:: DATA LISTING ::
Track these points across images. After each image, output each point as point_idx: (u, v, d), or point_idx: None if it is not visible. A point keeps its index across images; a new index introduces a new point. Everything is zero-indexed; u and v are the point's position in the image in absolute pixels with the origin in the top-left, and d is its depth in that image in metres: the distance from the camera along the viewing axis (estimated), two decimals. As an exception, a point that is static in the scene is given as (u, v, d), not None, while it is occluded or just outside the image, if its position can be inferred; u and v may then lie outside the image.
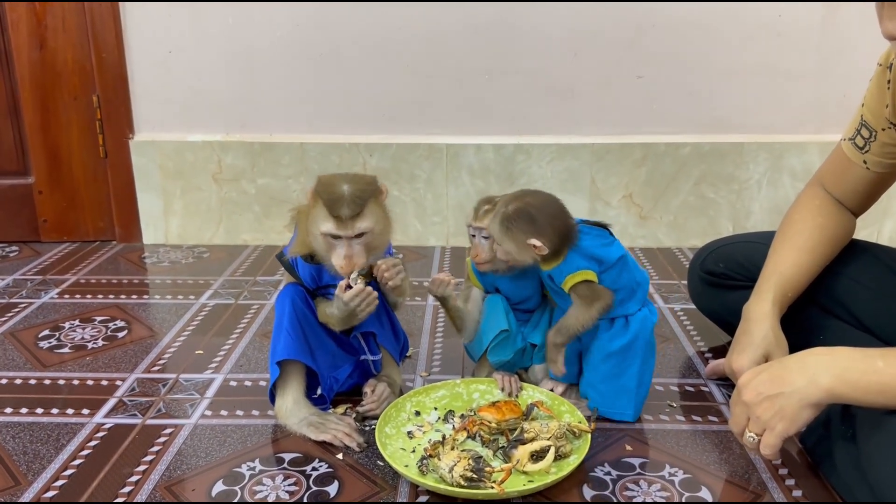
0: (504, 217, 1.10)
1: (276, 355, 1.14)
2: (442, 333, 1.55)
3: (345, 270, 1.10)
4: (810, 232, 1.18)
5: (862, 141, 1.14)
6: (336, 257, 1.10)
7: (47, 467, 1.08)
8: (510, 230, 1.10)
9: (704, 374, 1.35)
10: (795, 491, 1.02)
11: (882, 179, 1.17)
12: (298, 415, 1.14)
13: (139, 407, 1.25)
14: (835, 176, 1.21)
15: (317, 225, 1.09)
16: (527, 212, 1.09)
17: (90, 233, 2.17)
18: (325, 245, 1.10)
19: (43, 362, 1.42)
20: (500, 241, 1.11)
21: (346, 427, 1.13)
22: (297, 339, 1.14)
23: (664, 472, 1.06)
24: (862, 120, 1.14)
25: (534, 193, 1.12)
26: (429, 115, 2.06)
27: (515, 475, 1.01)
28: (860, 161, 1.15)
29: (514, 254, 1.11)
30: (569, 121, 2.05)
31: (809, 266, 1.18)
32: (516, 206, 1.10)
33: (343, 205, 1.06)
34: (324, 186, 1.09)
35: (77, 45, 2.02)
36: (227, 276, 1.89)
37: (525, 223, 1.09)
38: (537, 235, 1.09)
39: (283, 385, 1.16)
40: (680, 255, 2.03)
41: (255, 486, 1.03)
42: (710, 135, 2.04)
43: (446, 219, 2.11)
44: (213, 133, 2.09)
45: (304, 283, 1.20)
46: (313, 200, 1.10)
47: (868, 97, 1.12)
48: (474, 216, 1.17)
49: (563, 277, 1.12)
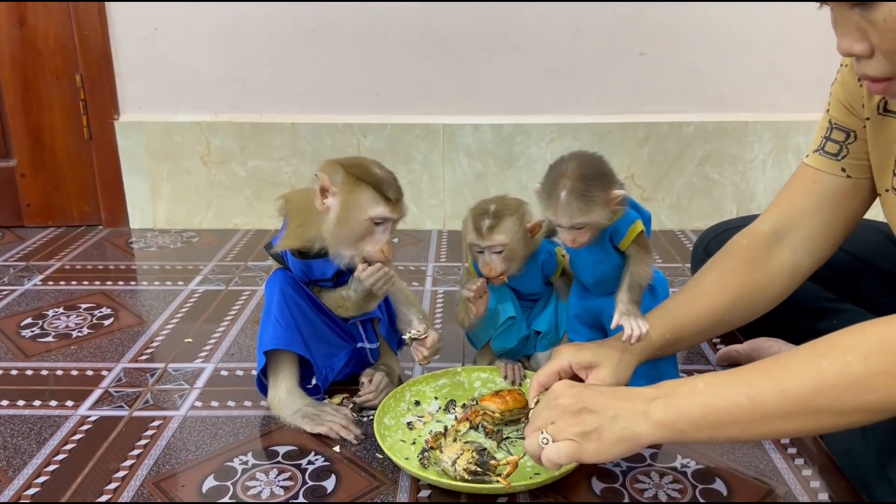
0: (577, 191, 0.97)
1: (263, 344, 1.09)
2: (441, 319, 1.50)
3: (381, 257, 1.06)
4: (720, 273, 1.06)
5: (836, 146, 1.03)
6: (374, 243, 1.05)
7: (29, 463, 1.03)
8: (592, 198, 0.97)
9: (714, 360, 1.31)
10: (813, 482, 0.98)
11: (856, 190, 1.03)
12: (293, 406, 1.10)
13: (126, 398, 1.20)
14: (795, 198, 1.06)
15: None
16: (590, 170, 0.99)
17: (75, 217, 2.10)
18: (365, 231, 1.05)
19: (25, 352, 1.37)
20: (585, 215, 0.98)
21: (343, 419, 1.08)
22: (287, 328, 1.09)
23: (676, 462, 1.02)
24: (832, 124, 1.03)
25: (567, 159, 1.01)
26: (425, 94, 2.00)
27: (522, 467, 0.96)
28: (837, 170, 1.03)
29: (602, 219, 0.99)
30: (569, 100, 1.99)
31: (702, 310, 1.04)
32: (577, 174, 0.98)
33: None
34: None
35: (58, 22, 1.95)
36: (217, 262, 1.83)
37: (598, 180, 0.98)
38: (614, 184, 1.00)
39: (275, 375, 1.11)
40: (683, 238, 1.99)
41: (248, 482, 0.98)
42: (714, 113, 1.99)
43: (443, 202, 2.05)
44: (202, 113, 2.02)
45: (295, 276, 1.14)
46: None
47: (834, 101, 1.03)
48: (479, 235, 1.08)
49: (625, 230, 1.03)
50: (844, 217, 1.04)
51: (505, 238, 1.07)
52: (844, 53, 0.78)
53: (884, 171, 0.96)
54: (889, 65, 0.76)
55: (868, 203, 1.04)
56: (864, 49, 0.76)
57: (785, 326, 1.21)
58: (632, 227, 1.03)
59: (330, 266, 1.11)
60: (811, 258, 1.05)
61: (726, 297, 1.04)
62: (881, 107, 0.95)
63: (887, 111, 0.94)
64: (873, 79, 0.79)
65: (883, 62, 0.76)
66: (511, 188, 2.02)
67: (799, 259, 1.05)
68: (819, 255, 1.06)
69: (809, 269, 1.06)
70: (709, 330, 1.07)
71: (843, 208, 1.03)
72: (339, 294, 1.12)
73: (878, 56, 0.76)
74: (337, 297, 1.12)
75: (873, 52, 0.76)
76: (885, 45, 0.74)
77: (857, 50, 0.76)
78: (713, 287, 1.05)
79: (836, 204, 1.03)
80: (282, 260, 1.14)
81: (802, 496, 0.95)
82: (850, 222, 1.05)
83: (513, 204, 1.11)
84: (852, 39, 0.76)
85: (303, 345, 1.11)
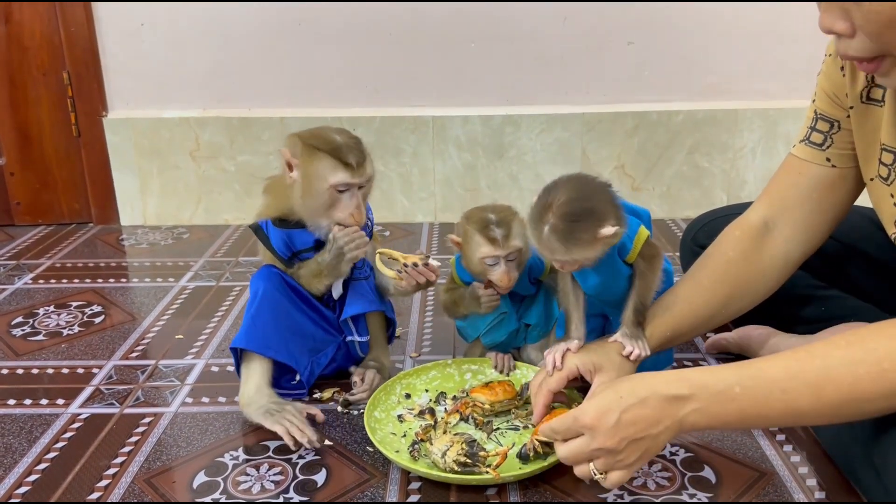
0: (559, 231, 0.89)
1: (233, 341, 1.10)
2: (431, 312, 1.50)
3: (352, 222, 1.07)
4: (714, 267, 1.06)
5: (821, 137, 1.02)
6: (342, 209, 1.06)
7: (19, 461, 1.03)
8: (575, 238, 0.89)
9: (704, 348, 1.31)
10: (802, 468, 0.98)
11: (842, 180, 1.02)
12: (258, 402, 1.08)
13: (117, 395, 1.20)
14: (783, 189, 1.06)
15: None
16: (578, 206, 0.90)
17: (65, 215, 2.10)
18: (330, 199, 1.05)
19: (16, 351, 1.37)
20: (568, 254, 0.91)
21: (299, 422, 1.04)
22: (260, 328, 1.09)
23: (665, 451, 1.02)
24: (817, 114, 1.03)
25: (558, 187, 0.92)
26: (413, 86, 1.99)
27: (511, 458, 0.97)
28: (822, 160, 1.03)
29: (588, 257, 0.92)
30: (558, 90, 1.99)
31: (700, 305, 1.05)
32: (562, 211, 0.89)
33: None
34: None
35: (44, 19, 1.94)
36: (208, 258, 1.83)
37: (585, 220, 0.89)
38: (605, 221, 0.90)
39: (246, 372, 1.10)
40: (674, 227, 1.99)
41: (239, 477, 0.98)
42: (703, 102, 1.99)
43: (433, 194, 2.05)
44: (190, 109, 2.01)
45: (278, 252, 1.14)
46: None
47: (820, 91, 1.03)
48: (496, 246, 1.05)
49: (630, 244, 0.99)
50: (832, 206, 1.04)
51: (520, 242, 1.07)
52: (826, 31, 0.77)
53: (869, 159, 0.96)
54: (871, 45, 0.75)
55: (856, 192, 1.04)
56: (845, 28, 0.75)
57: (774, 314, 1.22)
58: (636, 237, 0.99)
59: (311, 235, 1.11)
60: (802, 247, 1.06)
61: (722, 290, 1.05)
62: (864, 95, 0.95)
63: (870, 99, 0.94)
64: (855, 59, 0.78)
65: (865, 42, 0.75)
66: (501, 179, 2.02)
67: (790, 249, 1.06)
68: (810, 245, 1.06)
69: (800, 258, 1.07)
70: (706, 323, 1.08)
71: (830, 198, 1.04)
72: (314, 261, 1.11)
73: (860, 36, 0.75)
74: (314, 266, 1.11)
75: (855, 31, 0.75)
76: (868, 26, 0.73)
77: (839, 28, 0.76)
78: (709, 282, 1.06)
79: (823, 194, 1.04)
80: (264, 236, 1.13)
81: (791, 482, 0.96)
82: (838, 211, 1.05)
83: (507, 209, 1.11)
84: (834, 17, 0.75)
85: (275, 346, 1.09)
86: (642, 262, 1.00)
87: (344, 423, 1.11)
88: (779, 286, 1.08)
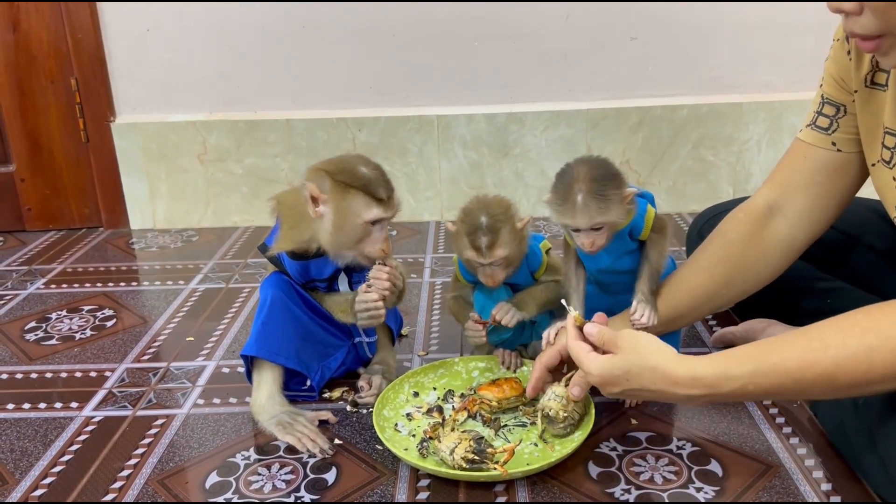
0: (593, 192, 0.97)
1: (244, 348, 1.11)
2: (439, 311, 1.51)
3: (381, 255, 1.08)
4: (714, 249, 1.08)
5: (827, 121, 1.03)
6: (372, 244, 1.06)
7: (35, 464, 1.05)
8: (609, 197, 0.97)
9: (710, 342, 1.32)
10: (808, 460, 0.99)
11: (847, 164, 1.03)
12: (270, 411, 1.09)
13: (129, 398, 1.22)
14: (789, 173, 1.07)
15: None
16: (600, 171, 0.99)
17: (76, 220, 2.12)
18: (363, 233, 1.06)
19: (29, 355, 1.39)
20: (604, 214, 0.98)
21: (311, 432, 1.06)
22: (270, 335, 1.10)
23: (671, 445, 1.03)
24: (824, 99, 1.04)
25: (575, 165, 1.00)
26: (417, 85, 2.00)
27: (518, 455, 0.98)
28: (828, 144, 1.03)
29: (619, 218, 1.00)
30: (562, 87, 1.99)
31: (698, 285, 1.07)
32: (589, 176, 0.97)
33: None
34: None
35: (51, 26, 1.96)
36: (217, 260, 1.85)
37: (611, 180, 0.98)
38: (625, 183, 1.00)
39: (258, 379, 1.11)
40: (680, 221, 1.99)
41: (251, 477, 1.00)
42: (707, 96, 1.99)
43: (439, 193, 2.06)
44: (196, 112, 2.03)
45: (292, 278, 1.15)
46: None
47: (827, 76, 1.03)
48: (479, 254, 1.08)
49: (642, 222, 1.04)
50: (838, 191, 1.05)
51: (504, 251, 1.08)
52: (834, 10, 0.79)
53: (872, 143, 0.97)
54: (878, 21, 0.77)
55: (861, 177, 1.05)
56: (853, 7, 0.77)
57: (777, 305, 1.22)
58: (647, 215, 1.04)
59: (328, 266, 1.12)
60: (806, 232, 1.06)
61: (720, 271, 1.06)
62: (868, 79, 0.96)
63: (874, 84, 0.95)
64: (861, 36, 0.80)
65: (872, 19, 0.77)
66: (507, 177, 2.03)
67: (794, 233, 1.06)
68: (814, 230, 1.07)
69: (804, 243, 1.07)
70: (707, 303, 1.09)
71: (835, 182, 1.04)
72: (345, 299, 1.13)
73: (866, 13, 0.77)
74: (342, 302, 1.14)
75: (862, 8, 0.77)
76: (875, 1, 0.75)
77: (847, 7, 0.77)
78: (708, 263, 1.07)
79: (829, 178, 1.04)
80: (278, 262, 1.14)
81: (797, 475, 0.96)
82: (843, 197, 1.06)
83: (500, 208, 1.10)
84: None
85: (286, 353, 1.11)
86: (654, 234, 1.05)
87: (353, 421, 1.12)
88: (782, 270, 1.09)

:: PROBLEM DESCRIPTION ::
Only the lines above starting at the one containing "21: (346, 427, 1.13)" and ending at the one containing "33: (343, 205, 1.06)", both included, are to be returned, exactly as they read.

:: RESPONSE FOR THIS EXERCISE ::
21: (346, 427, 1.13)
22: (297, 339, 1.14)
23: (664, 472, 1.06)
24: (862, 120, 1.14)
25: (534, 193, 1.12)
26: (429, 115, 2.06)
27: (515, 475, 1.01)
28: (860, 161, 1.15)
29: (514, 254, 1.11)
30: (569, 121, 2.05)
31: (809, 266, 1.18)
32: (516, 206, 1.10)
33: (343, 205, 1.06)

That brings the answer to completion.